For a lamp that is intended to last quite a while, a tradeoff in efficiency is probably OK, which would be to have a separate resistor for each LED and running them all in parallel off of a 5 volt supply. The benefits are first, that you can trust that supply to be either 5.0 volts or 5.3 volts, adequately regulated, and second that an open-failure of a single LED will only be that one LED out. It will also allow easier different LED color selections, if that is desired.
 

Tonyr1084

Joined Sep 24, 2015
9,744
According to the LED specifications the forward current is 30mA. So reducing the current to 5mA, only affects the LEDs brightness and it would not negatively affect the LED in any other way?
That specification refers to the maximum current the LEDs can operate at.
Was going to say the same thing; 30mA is the MAX it's designed for.
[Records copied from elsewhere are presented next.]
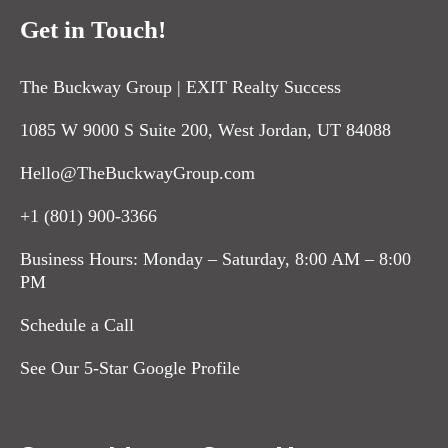
Get in Touch!
The Buckway Group | EXIT Realty Success
1085 W 9000 S Suite 200, West Jordan, UT 84088
Hello@TheBuckwayGroup.com
+1 (801) 900-3366
Business Hours: Monday – Saturday, 8:00 AM – 8:00
PM
Schedule a Call
See Our 5-Star Google Profile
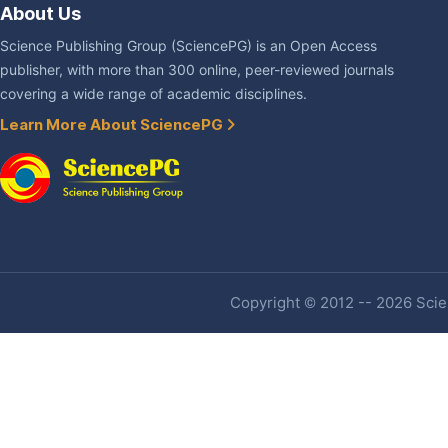
About Us
Science Publishing Group (SciencePG) is an Open Access
publisher, with more than 300 online, peer-reviewed journals
covering a wide range of academic disciplines.
Learn More About SciencePG
Copyright © 2012 -- 2026 Scien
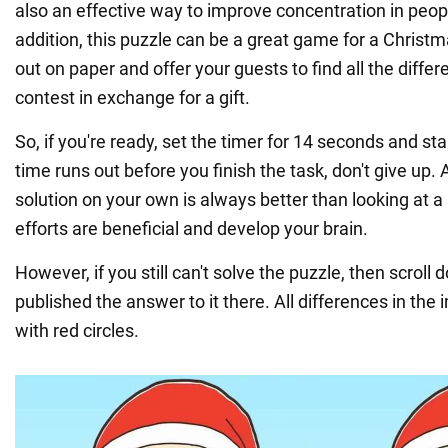
also an effective way to improve concentration in people
addition, this puzzle can be a great game for a Christmas
out on paper and offer your guests to find all the diffe
contest in exchange for a gift.
So, if you're ready, set the timer for 14 seconds and sta
time runs out before you finish the task, don't give up. Af
solution on your own is always better than looking at a 
efforts are beneficial and develop your brain.
However, if you still can't solve the puzzle, then scrol
published the answer to it there. All differences in th
with red circles.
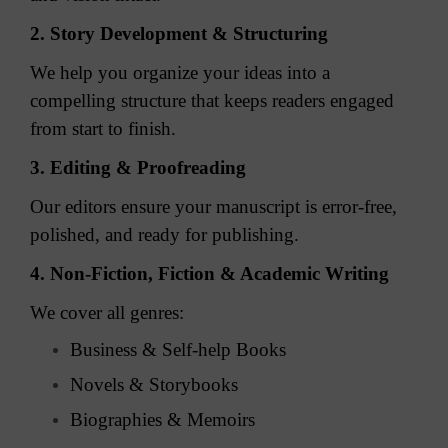
2. Story Development & Structuring
We help you organize your ideas into a
compelling structure that keeps readers engaged
from start to finish.
3. Editing & Proofreading
Our editors ensure your manuscript is error-free,
polished, and ready for publishing.
4. Non-Fiction, Fiction & Academic Writing
We cover all genres:
Business & Self-help Books
Novels & Storybooks
Biographies & Memoirs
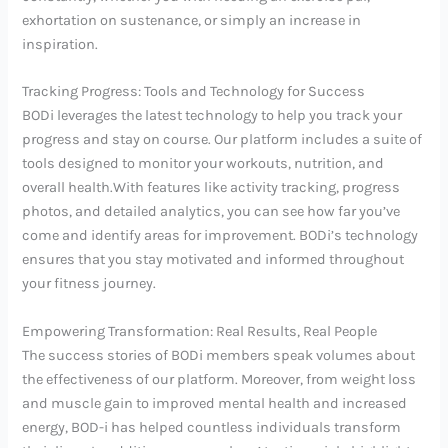
exhortation on sustenance, or simply an increase in
inspiration.
Tracking Progress: Tools and Technology for Success
BODi leverages the latest technology to help you track your
progress and stay on course. Our platform includes a suite of
tools designed to monitor your workouts, nutrition, and
overall health.With features like activity tracking, progress
photos, and detailed analytics, you can see how far you’ve
come and identify areas for improvement. BODi’s technology
ensures that you stay motivated and informed throughout
your fitness journey.
Empowering Transformation: Real Results, Real People
The success stories of BODi members speak volumes about
the effectiveness of our platform. Moreover, from weight loss
and muscle gain to improved mental health and increased
energy, BOD-i has helped countless individuals transform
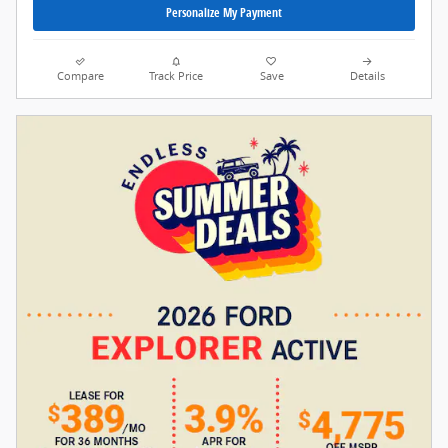
Personalize My Payment
Compare
Track Price
Save
Details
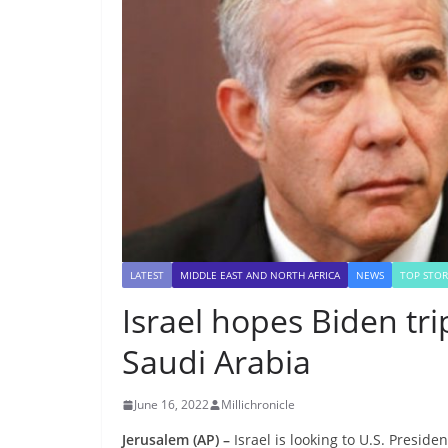
LATEST
MIDDLE EAST AND NORTH AFRICA
NEWS
TOP STOR
Israel hopes Biden tri
Saudi Arabia
June 16, 2022
Millichronicle
Jerusalem (AP) –
Israel is looking to U.S. Preside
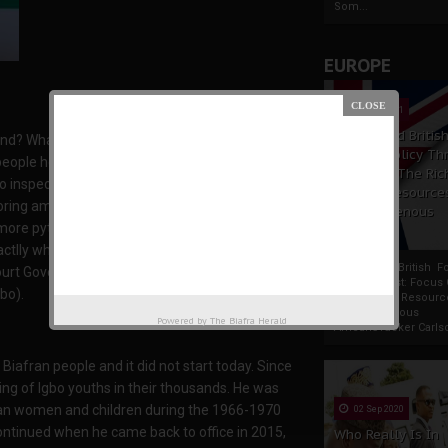
Som...
EUROPE
19 Apr 2021
France And Britis
land? What business does he have with the Igbo-
Foreign Policy Th
people he declared terrorists? What could have
Focus On The Ric
o inspect the wanton destruction of Ala-Igbo
Natural Resource
soring amongst other hidden plots being
The Indigenous
n more pythons to come and dance in Igboland. If
Africans
tlly what his mission is. And I am just
France And British F
rt Governor, Hope Uzodimma, to bring this
Policy Thrust: Focus
bo).
Rich Natural Resourc
The Indigenous
Powered by
The Biafra Herald
AfricansTucker Carlson
iafran people and it did not start today. Since
ing of Igbo youths in their thousands. He was
afran women and children during the 1966-1970
02 Sep 2020
continued when he came back to office in 2015,
Who Really Is In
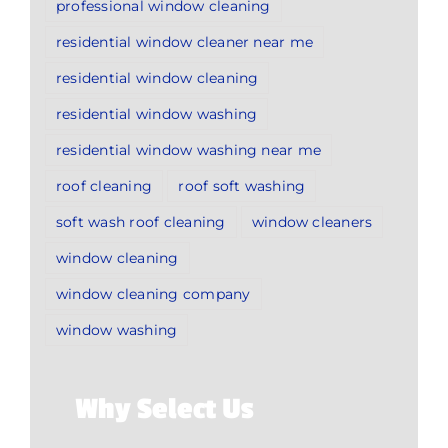
professional window cleaning
residential window cleaner near me
residential window cleaning
residential window washing
residential window washing near me
roof cleaning
roof soft washing
soft wash roof cleaning
window cleaners
window cleaning
window cleaning company
window washing
Why Select Us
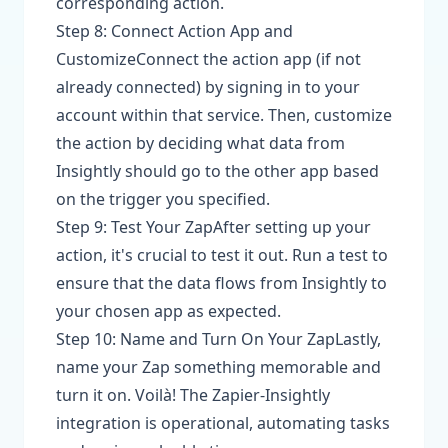
corresponding action.
Step 8: Connect Action App and
CustomizeConnect the action app (if not
already connected) by signing in to your
account within that service. Then, customize
the action by deciding what data from
Insightly should go to the other app based
on the trigger you specified.
Step 9: Test Your ZapAfter setting up your
action, it's crucial to test it out. Run a test to
ensure that the data flows from Insightly to
your chosen app as expected.
Step 10: Name and Turn On Your ZapLastly,
name your Zap something memorable and
turn it on. Voilà! The Zapier-Insightly
integration is operational, automating tasks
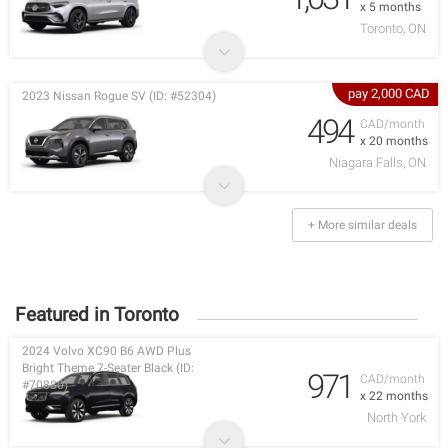
x 5 months
Toronto, ON
pay 2,000 CAD
2023 Nissan Rogue SV (ID: #52304)
494
CAD/month
x 20 months
Niagara Falls, ON
+ More similar deals
Featured in Toronto
2024 Volvo XC90 B6 AWD Plus
Bright Theme 7-Seater Black (ID:
971
CAD/month
#70880)
x 22 months
North York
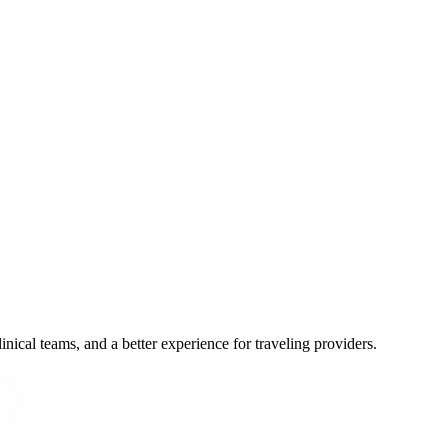
inical teams, and a better experience for traveling providers.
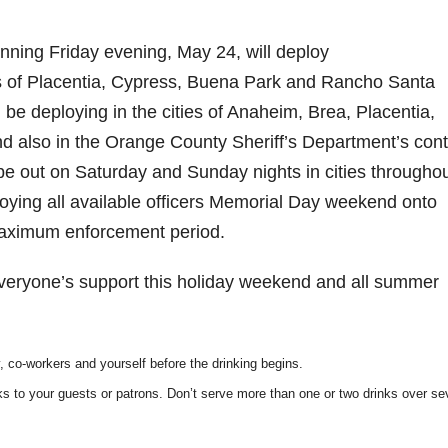
nning Friday evening, May 24, will deploy
ies of Placentia, Cypress, Buena Park and Rancho Santa
 be deploying in the cities of Anaheim, Brea, Placentia,
d also in the Orange County Sheriff’s Department’s cont
l be out on Saturday and Sunday nights in cities throughou
loying all available officers Memorial Day weekend onto
 maximum enforcement period.
veryone’s support this holiday weekend and all summer
y, co-workers and yourself before the
drinking begins.
ks to your guests or patrons. Don’t serve
more than one or two drinks over se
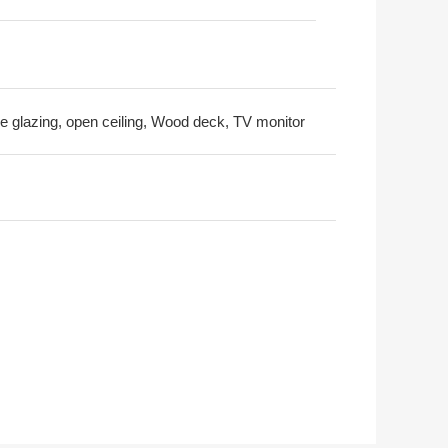
ble glazing, open ceiling, Wood deck, TV monitor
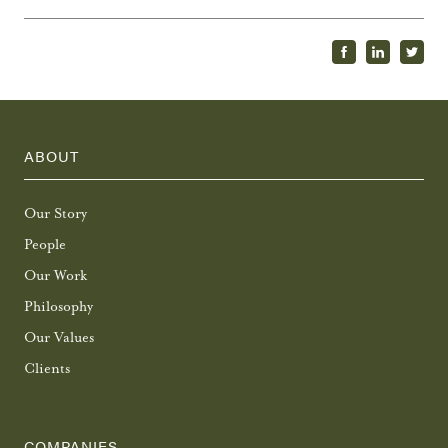
ABOUT
Our Story
People
Our Work
Philosophy
Our Values
Clients
COMPANIES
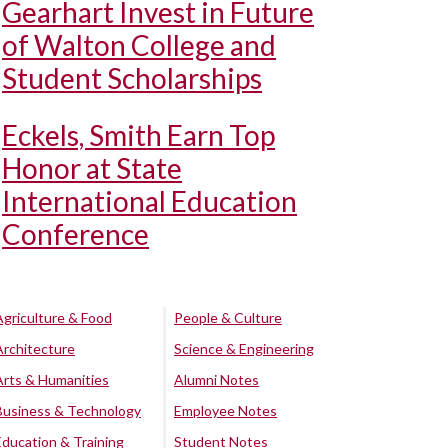
Gearhart Invest in Future
of Walton College and
Student Scholarships
Eckels, Smith Earn Top
Honor at State
International Education
Conference
Agriculture & Food
People & Culture
Architecture
Science & Engineering
Arts & Humanities
Alumni Notes
Business & Technology
Employee Notes
Education & Training
Student Notes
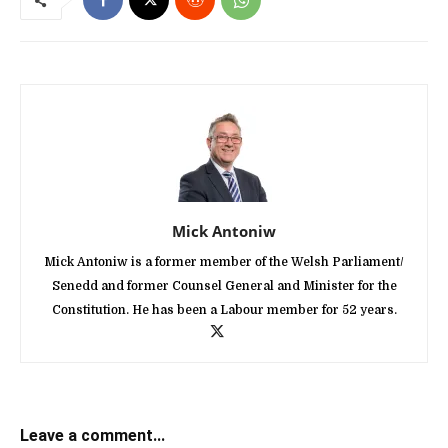
Mick Antoniw
Mick Antoniw is a former member of the Welsh Parliament/
Senedd and former Counsel General and Minister for the
Constitution. He has been a Labour member for 52 years.
Leave a comment...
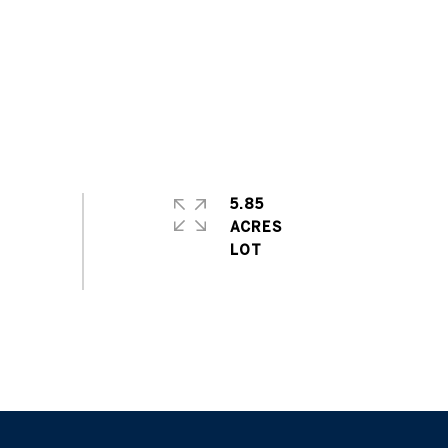
5.85
ACRES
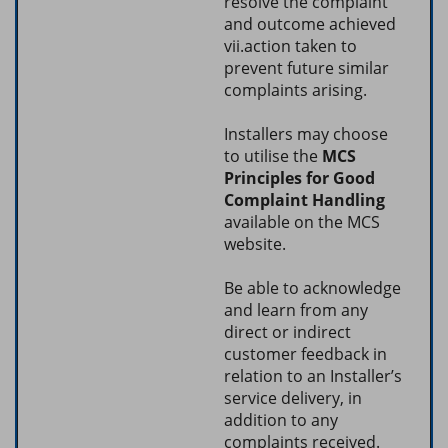
resolve the complaint
and outcome achieved
vii.action taken to
prevent future similar
complaints arising.
Installers may choose
to utilise the
MCS
Principles for Good
Complaint Handling
available on the MCS
website.
Be able to acknowledge
and learn from any
direct or indirect
customer feedback in
relation to an Installer’s
service delivery, in
addition to any
complaints received.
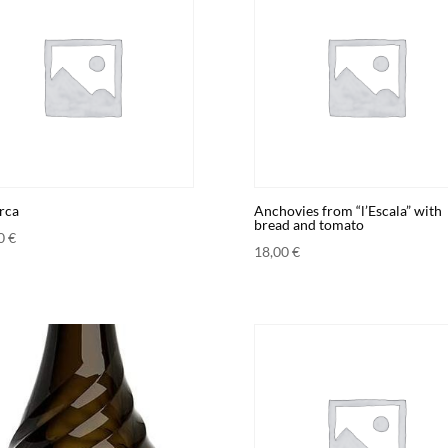
rca
Anchovies from “l’Escala” with
bread and tomato
00
€
18,00
€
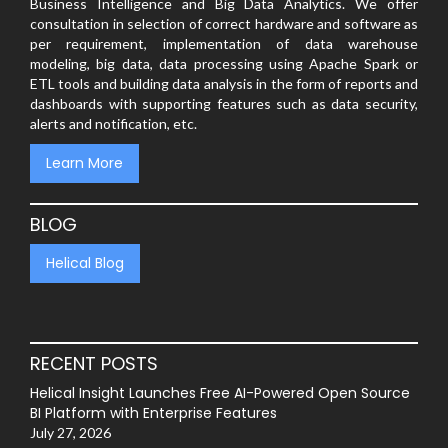
Business Intelligence and Big Data Analytics. We offer
consultation in selection of correct hardware and software as
per requirement, implementation of data warehouse
modeling, big data, data processing using Apache Spark or
ETL tools and building data analysis in the form of reports and
dashboards with supporting features such as data security,
alerts and notification, etc.
Learn More
BLOG
Helical Blog
RECENT POSTS
Helical Insight Launches Free AI-Powered Open Source
BI Platform with Enterprise Features
July 27, 2026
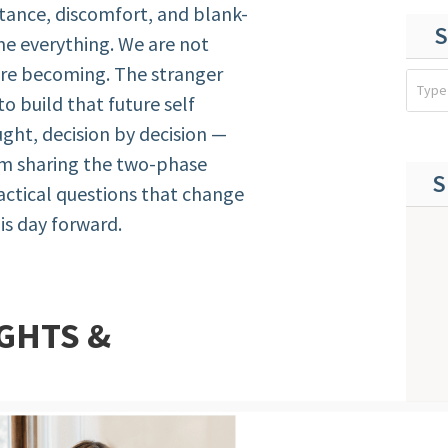
stance, discomfort, and blank-
S
me everything. We are not
are becoming. The stranger
 to build that future self
ght, decision by decision —
I’m sharing the two-phase
S
ractical questions that change
is day forward.
GHTS &
ot manifesting — it’s behavioral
Like @MisterBill2 said, it's like driving your car constantly at full throttle. You don't want to do that.

One thing that may or may not be important is temperature. LED's are current operated devices. More current means more brightness. It also means more heat. And heat can lower the forward voltage. As that is reduced they may see more current. Hence, what might start out as 30mA can quickly become 32mA, 35mA, 40mA and then darkness ensues. And as someone said, if one in a string goes out - the entire string, that string only, goes out. Running at lower current ratings promotes less heat and longer life. That someone else mentioned as well. As to exactly what current you want to run at depends on how and where you're going to use this setup. If you're using it in a brightly lit area then you'll want to favor the higher end of the current. But in a darkened room lower current is the ticket.
 

atferrari

Joined Jan 6, 2004
5,011
A practical suggestion: do not exaggerate with brightness. In few days your customer could find it annoying.
Check where it would be located and how dark the location is in night time.